Por Pbro. Gerardo Andrés Guayacán Cruz

Bienaventurados los que, por la Gracia Divina, han recibido de Dios aquello que por amor solo puede ser dado y en obediencia resguardado; Cristo mismo. La misericordia del amor que se ve y se vive en carne humana, que en bondad hace crecer el espíritu y llenarlo con el hálito de vida, que inunda el alma del hombre que vive en nuestros tiempos abrazado a la esperanza del amado, en el que somos transformados.

Que amor con el que hemos sido dados a este mundo ¡Que mirada tan profunda la que se poso en nuestra joven piel y, poco a poco, la fue perfeccionando e iluminando a la sombra del pecado ensordecedor del mundo contemporáneo! Ni siquiera la razón humana entiende tan grande y basto misterio de ternura, que abraza esta agreste tierra de células y átomos de carne y hueso.

Santo Tomás, decía con gran elocuencia: “El Dios que buscamos espero venga en mi ayuda para que mi trabajo no sea estéril”. Dios mismo, en esa vaga esterilidad, que adormece la parte mas excelsa del hombre y que irrumpe como ladrón, aquello que la inteligencia busca con grato anhelo, en la raíz de los pensamientos malvados del hombre; habita profundamente amando.

¿Quién realmente trabaja sin discutir a ese Dios que acompaña con fuego ardiente la impetuosa razón? El que busca, lo hace para encontrar algo que llena y satisface sus deseos humanos, un tanto perdidos. Quien busca a Dios, no lo hace para encontrar algo caduco y vacío, sino para encontrarse con alguien, que, siendo sabiduría absoluta, penetra la soberanía egocéntrica de la vida perdida y absorbida por el mundo de la carne y la habita con la Gracia, que, en perfección Divina, aplasta cualquier respuesta negativa o contraria a Dios.

En cuestión, lo imposible a la naturaleza y limitación humana, Dios lo abarca y lo hace posible. Por tanto, el ser humano no es solo una masa peregrina por este mundo de Dios. El hombre en sí mismo es trascendencia, por ser de Dios, por nacer de Dios, e ir a Dios, a causa del amor. El hombre es trascendencia, por ser creado en el amor de Dios. “Maravillosa elección de la naturaleza”, es el hombre. A él, Dios le concedió vivir en la belleza de la obra creada, guiado siempre bajo la luz ardiente de la llama de amor que es el Hijo, Cristo mismo, en la presencia soberana del Espíritu.

Que búsqueda tan afanosa de lo Divino y Eterno. San Juan de la Cruz lo define asi: “Buscando mis amores, / iré por esos montes y riveras;/ ni cogeré las flores, / ni temeré las fieras, / y pasaré los fuertes y fronteras”. El amor es la búsqueda constante de Dios. Quien se siente amado, encuentra razones para amar, porque es el amor quien lo mueve a amar. El amor trasciende las fronteras de los temas que ha introducido el hombre moderno como punto de partida de su existencia y ha podido encontrar en cada paso, un sabor dulce al paladar de lo místico y poético que es Dios en si mismo, como fuente inacabada de amor.

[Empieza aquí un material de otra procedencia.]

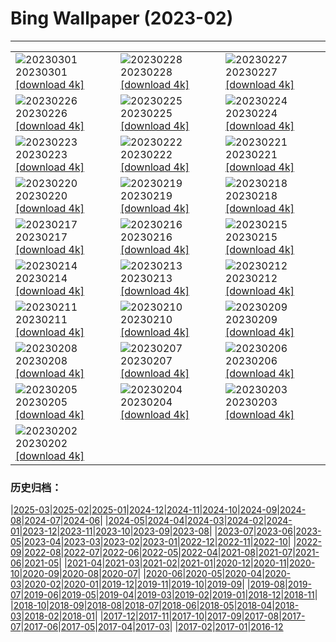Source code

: # Bing Wallpaper (2023-02)
**************

<table><tr><td><img class="wallpaper" src="https://www.bing.com/th?id=OHR.AtraniAmalfi_EN-US0095082556_1920x1080.jpg" alt="20230301"> 20230301 <a href="https://www.bing.com/th?id=OHR.AtraniAmalfi_EN-US0095082556_UHD.jpg">[download 4k]</a></td><td><img class="wallpaper" src="https://www.bing.com/th?id=OHR.PolarBearFrost_EN-US9888741440_1920x1080.jpg" alt="20230228"> 20230228 <a href="https://www.bing.com/th?id=OHR.PolarBearFrost_EN-US9888741440_UHD.jpg">[download 4k]</a></td><td><img class="wallpaper" src="https://www.bing.com/th?id=OHR.CanopyPeru_EN-US9715922202_1920x1080.jpg" alt="20230227"> 20230227 <a href="https://www.bing.com/th?id=OHR.CanopyPeru_EN-US9715922202_UHD.jpg">[download 4k]</a></td></tr><tr><td><img class="wallpaper" src="https://www.bing.com/th?id=OHR.BryceAnniv_EN-US9498074213_1920x1080.jpg" alt="20230226"> 20230226 <a href="https://www.bing.com/th?id=OHR.BryceAnniv_EN-US9498074213_UHD.jpg">[download 4k]</a></td><td><img class="wallpaper" src="https://www.bing.com/th?id=OHR.RichmondParkDuck_EN-US9381974155_1920x1080.jpg" alt="20230225"> 20230225 <a href="https://www.bing.com/th?id=OHR.RichmondParkDuck_EN-US9381974155_UHD.jpg">[download 4k]</a></td><td><img class="wallpaper" src="https://www.bing.com/th?id=OHR.BlueWinterParis_EN-US2358774284_1920x1080.jpg" alt="20230224"> 20230224 <a href="https://www.bing.com/th?id=OHR.BlueWinterParis_EN-US2358774284_UHD.jpg">[download 4k]</a></td></tr><tr><td><img class="wallpaper" src="https://www.bing.com/th?id=OHR.FreedomRallyChi_EN-US2565810173_1920x1080.jpg" alt="20230223"> 20230223 <a href="https://www.bing.com/th?id=OHR.FreedomRallyChi_EN-US2565810173_UHD.jpg">[download 4k]</a></td><td><img class="wallpaper" src="https://www.bing.com/th?id=OHR.MardiGrasNOLA_EN-US2138635038_1920x1080.jpg" alt="20230222"> 20230222 <a href="https://www.bing.com/th?id=OHR.MardiGrasNOLA_EN-US2138635038_UHD.jpg">[download 4k]</a></td><td><img class="wallpaper" src="https://www.bing.com/th?id=OHR.PresDayDC_EN-US2054662773_1920x1080.jpg" alt="20230221"> 20230221 <a href="https://www.bing.com/th?id=OHR.PresDayDC_EN-US2054662773_UHD.jpg">[download 4k]</a></td></tr><tr><td><img class="wallpaper" src="https://www.bing.com/th?id=OHR.MauiWhale_EN-US1928366389_1920x1080.jpg" alt="20230220"> 20230220 <a href="https://www.bing.com/th?id=OHR.MauiWhale_EN-US1928366389_UHD.jpg">[download 4k]</a></td><td><img class="wallpaper" src="https://www.bing.com/th?id=OHR.EbenIceCave_EN-US1839710567_1920x1080.jpg" alt="20230219"> 20230219 <a href="https://www.bing.com/th?id=OHR.EbenIceCave_EN-US1839710567_UHD.jpg">[download 4k]</a></td><td><img class="wallpaper" src="https://www.bing.com/th?id=OHR.BirdcountAllen_EN-US1766542066_1920x1080.jpg" alt="20230218"> 20230218 <a href="https://www.bing.com/th?id=OHR.BirdcountAllen_EN-US1766542066_UHD.jpg">[download 4k]</a></td></tr><tr><td><img class="wallpaper" src="https://www.bing.com/th?id=OHR.FireFallYosemite_EN-US1696286356_1920x1080.jpg" alt="20230217"> 20230217 <a href="https://www.bing.com/th?id=OHR.FireFallYosemite_EN-US1696286356_UHD.jpg">[download 4k]</a></td><td><img class="wallpaper" src="https://www.bing.com/th?id=OHR.HippoDayChobe_EN-US1475666654_1920x1080.jpg" alt="20230216"> 20230216 <a href="https://www.bing.com/th?id=OHR.HippoDayChobe_EN-US1475666654_UHD.jpg">[download 4k]</a></td><td><img class="wallpaper" src="https://www.bing.com/th?id=OHR.OtaruIgloo_EN-US1380797135_1920x1080.jpg" alt="20230215"> 20230215 <a href="https://www.bing.com/th?id=OHR.OtaruIgloo_EN-US1380797135_UHD.jpg">[download 4k]</a></td></tr><tr><td><img class="wallpaper" src="https://www.bing.com/th?id=OHR.MoonValley_EN-US1284273095_1920x1080.jpg" alt="20230214"> 20230214 <a href="https://www.bing.com/th?id=OHR.MoonValley_EN-US1284273095_UHD.jpg">[download 4k]</a></td><td><img class="wallpaper" src="https://www.bing.com/th?id=OHR.BoobyDarwinDay_EN-US7558308740_1920x1080.jpg" alt="20230213"> 20230213 <a href="https://www.bing.com/th?id=OHR.BoobyDarwinDay_EN-US7558308740_UHD.jpg">[download 4k]</a></td><td><img class="wallpaper" src="https://www.bing.com/th?id=OHR.DarkSkiesDV_EN-US5129041284_1920x1080.jpg" alt="20230212"> 20230212 <a href="https://www.bing.com/th?id=OHR.DarkSkiesDV_EN-US5129041284_UHD.jpg">[download 4k]</a></td></tr><tr><td><img class="wallpaper" src="https://www.bing.com/th?id=OHR.EpidaurusGreece_EN-US0957261511_1920x1080.jpg" alt="20230211"> 20230211 <a href="https://www.bing.com/th?id=OHR.EpidaurusGreece_EN-US0957261511_UHD.jpg">[download 4k]</a></td><td><img class="wallpaper" src="https://www.bing.com/th?id=OHR.LowerAntelopeAZ_EN-US3547494170_1920x1080.jpg" alt="20230210"> 20230210 <a href="https://www.bing.com/th?id=OHR.LowerAntelopeAZ_EN-US3547494170_UHD.jpg">[download 4k]</a></td><td><img class="wallpaper" src="https://www.bing.com/th?id=OHR.NorwayRestArea_EN-US3474268008_1920x1080.jpg" alt="20230209"> 20230209 <a href="https://www.bing.com/th?id=OHR.NorwayRestArea_EN-US3474268008_UHD.jpg">[download 4k]</a></td></tr><tr><td><img class="wallpaper" src="https://www.bing.com/th?id=OHR.MedievalLabro_EN-US3411281136_1920x1080.jpg" alt="20230208"> 20230208 <a href="https://www.bing.com/th?id=OHR.MedievalLabro_EN-US3411281136_UHD.jpg">[download 4k]</a></td><td><img class="wallpaper" src="https://www.bing.com/th?id=OHR.WaitangiFjordlandNP_EN-US6375624505_1920x1080.jpg" alt="20230207"> 20230207 <a href="https://www.bing.com/th?id=OHR.WaitangiFjordlandNP_EN-US6375624505_UHD.jpg">[download 4k]</a></td><td><img class="wallpaper" src="https://www.bing.com/th?id=OHR.MonarchPismo_EN-US3162751009_1920x1080.jpg" alt="20230206"> 20230206 <a href="https://www.bing.com/th?id=OHR.MonarchPismo_EN-US3162751009_UHD.jpg">[download 4k]</a></td></tr><tr><td><img class="wallpaper" src="https://www.bing.com/th?id=OHR.RosaParksBus_EN-US3109740887_1920x1080.jpg" alt="20230205"> 20230205 <a href="https://www.bing.com/th?id=OHR.RosaParksBus_EN-US3109740887_UHD.jpg">[download 4k]</a></td><td><img class="wallpaper" src="https://www.bing.com/th?id=OHR.QuebecFrontenac_EN-US3034032069_1920x1080.jpg" alt="20230204"> 20230204 <a href="https://www.bing.com/th?id=OHR.QuebecFrontenac_EN-US3034032069_UHD.jpg">[download 4k]</a></td><td><img class="wallpaper" src="https://www.bing.com/th?id=OHR.GroundhogThree_EN-US2975789647_1920x1080.jpg" alt="20230203"> 20230203 <a href="https://www.bing.com/th?id=OHR.GroundhogThree_EN-US2975789647_UHD.jpg">[download 4k]</a></td></tr><tr><td><img class="wallpaper" src="https://www.bing.com/th?id=OHR.LittleRockNine_EN-US4940477720_1920x1080.jpg" alt="20230202"> 20230202 <a href="https://www.bing.com/th?id=OHR.LittleRockNine_EN-US4940477720_UHD.jpg">[download 4k]</a></td><td></td><td></td></tr></table>

### 历史归档：

|[2025-03](/../2025-03/2025-03.md)|[2025-02](/../2025-02/2025-02.md)|[2025-01](/../2025-01/2025-01.md)|[2024-12](/../2024-12/2024-12.md)|[2024-11](/../2024-11/2024-11.md)|[2024-10](/../2024-10/2024-10.md)|[2024-09](/../2024-09/2024-09.md)|[2024-08](/../2024-08/2024-08.md)|[2024-07](/../2024-07/2024-07.md)|[2024-06](/../2024-06/2024-06.md)|
|[2024-05](/../2024-05/2024-05.md)|[2024-04](/../2024-04/2024-04.md)|[2024-03](/../2024-03/2024-03.md)|[2024-02](/../2024-02/2024-02.md)|[2024-01](/../2024-01/2024-01.md)|[2023-12](/../2023-12/2023-12.md)|[2023-11](/../2023-11/2023-11.md)|[2023-10](/../2023-10/2023-10.md)|[2023-09](/../2023-09/2023-09.md)|[2023-08](/../2023-08/2023-08.md)|
|[2023-07](/../2023-07/2023-07.md)|[2023-06](/../2023-06/2023-06.md)|[2023-05](/../2023-05/2023-05.md)|[2023-04](/../2023-04/2023-04.md)|[2023-03](/../2023-03/2023-03.md)|[2023-02](/2023-02.md)|[2023-01](/../2023-01/2023-01.md)|[2022-12](/../2022-12/2022-12.md)|[2022-11](/../2022-11/2022-11.md)|[2022-10](/../2022-10/2022-10.md)|
|[2022-09](/../2022-09/2022-09.md)|[2022-08](/../2022-08/2022-08.md)|[2022-07](/../2022-07/2022-07.md)|[2022-06](/../2022-06/2022-06.md)|[2022-05](/../2022-05/2022-05.md)|[2022-04](/../2022-04/2022-04.md)|[2021-08](/../2021-08/2021-08.md)|[2021-07](/../2021-07/2021-07.md)|[2021-06](/../2021-06/2021-06.md)|[2021-05](/../2021-05/2021-05.md)|
|[2021-04](/../2021-04/2021-04.md)|[2021-03](/../2021-03/2021-03.md)|[2021-02](/../2021-02/2021-02.md)|[2021-01](/../2021-01/2021-01.md)|[2020-12](/../2020-12/2020-12.md)|[2020-11](/../2020-11/2020-11.md)|[2020-10](/../2020-10/2020-10.md)|[2020-09](/../2020-09/2020-09.md)|[2020-08](/../2020-08/2020-08.md)|[2020-07](/../2020-07/2020-07.md)|
|[2020-06](/../2020-06/2020-06.md)|[2020-05](/../2020-05/2020-05.md)|[2020-04](/../2020-04/2020-04.md)|[2020-03](/../2020-03/2020-03.md)|[2020-02](/../2020-02/2020-02.md)|[2020-01](/../2020-01/2020-01.md)|[2019-12](/../2019-12/2019-12.md)|[2019-11](/../2019-11/2019-11.md)|[2019-10](/../2019-10/2019-10.md)|[2019-09](/../2019-09/2019-09.md)|
|[2019-08](/../2019-08/2019-08.md)|[2019-07](/../2019-07/2019-07.md)|[2019-06](/../2019-06/2019-06.md)|[2019-05](/../2019-05/2019-05.md)|[2019-04](/../2019-04/2019-04.md)|[2019-03](/../2019-03/2019-03.md)|[2019-02](/../2019-02/2019-02.md)|[2019-01](/../2019-01/2019-01.md)|[2018-12](/../2018-12/2018-12.md)|[2018-11](/../2018-11/2018-11.md)|
|[2018-10](/../2018-10/2018-10.md)|[2018-09](/../2018-09/2018-09.md)|[2018-08](/../2018-08/2018-08.md)|[2018-07](/../2018-07/2018-07.md)|[2018-06](/../2018-06/2018-06.md)|[2018-05](/../2018-05/2018-05.md)|[2018-04](/../2018-04/2018-04.md)|[2018-03](/../2018-03/2018-03.md)|[2018-02](/../2018-02/2018-02.md)|[2018-01](/../2018-01/2018-01.md)|
|[2017-12](/../2017-12/2017-12.md)|[2017-11](/../2017-11/2017-11.md)|[2017-10](/../2017-10/2017-10.md)|[2017-09](/../2017-09/2017-09.md)|[2017-08](/../2017-08/2017-08.md)|[2017-07](/../2017-07/2017-07.md)|[2017-06](/../2017-06/2017-06.md)|[2017-05](/../2017-05/2017-05.md)|[2017-04](/../2017-04/2017-04.md)|[2017-03](/../2017-03/2017-03.md)|
|[2017-02](/../2017-02/2017-02.md)|[2017-01](/../2017-01/2017-01.md)|[2016-12](/../2016-12/2016-12.md)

Jesucristo es la revelación del Padre en el Espíritu Santo. Una tierna unidad que se expresa en la Carne de un Hombre bueno y sencillo, como sencillo es Dios. El Dogma trascendental de la naturaleza de Dios, que se planta en la historia y llena de vida la amistad traicionada, en palabras e imágenes de amor definitivo.

Dios de hoy, de ayer y de siempre; Señor del cielo y de la tierra; Dueño de lo presente y lo pasado; constructor del futuro insospechado. Tuyo es el principio y el final del camino; Trinidad inmanente; Bienaventuranza en quien el ser humano desea habitar calladamente; permite que, ungidos por el perfume de nardos de tu Divina presencia, naveguemos unidos a ti, sin que nuestros pies se pierdan del sendero, que nuestro corazón anhela, hecho grito enmudecido.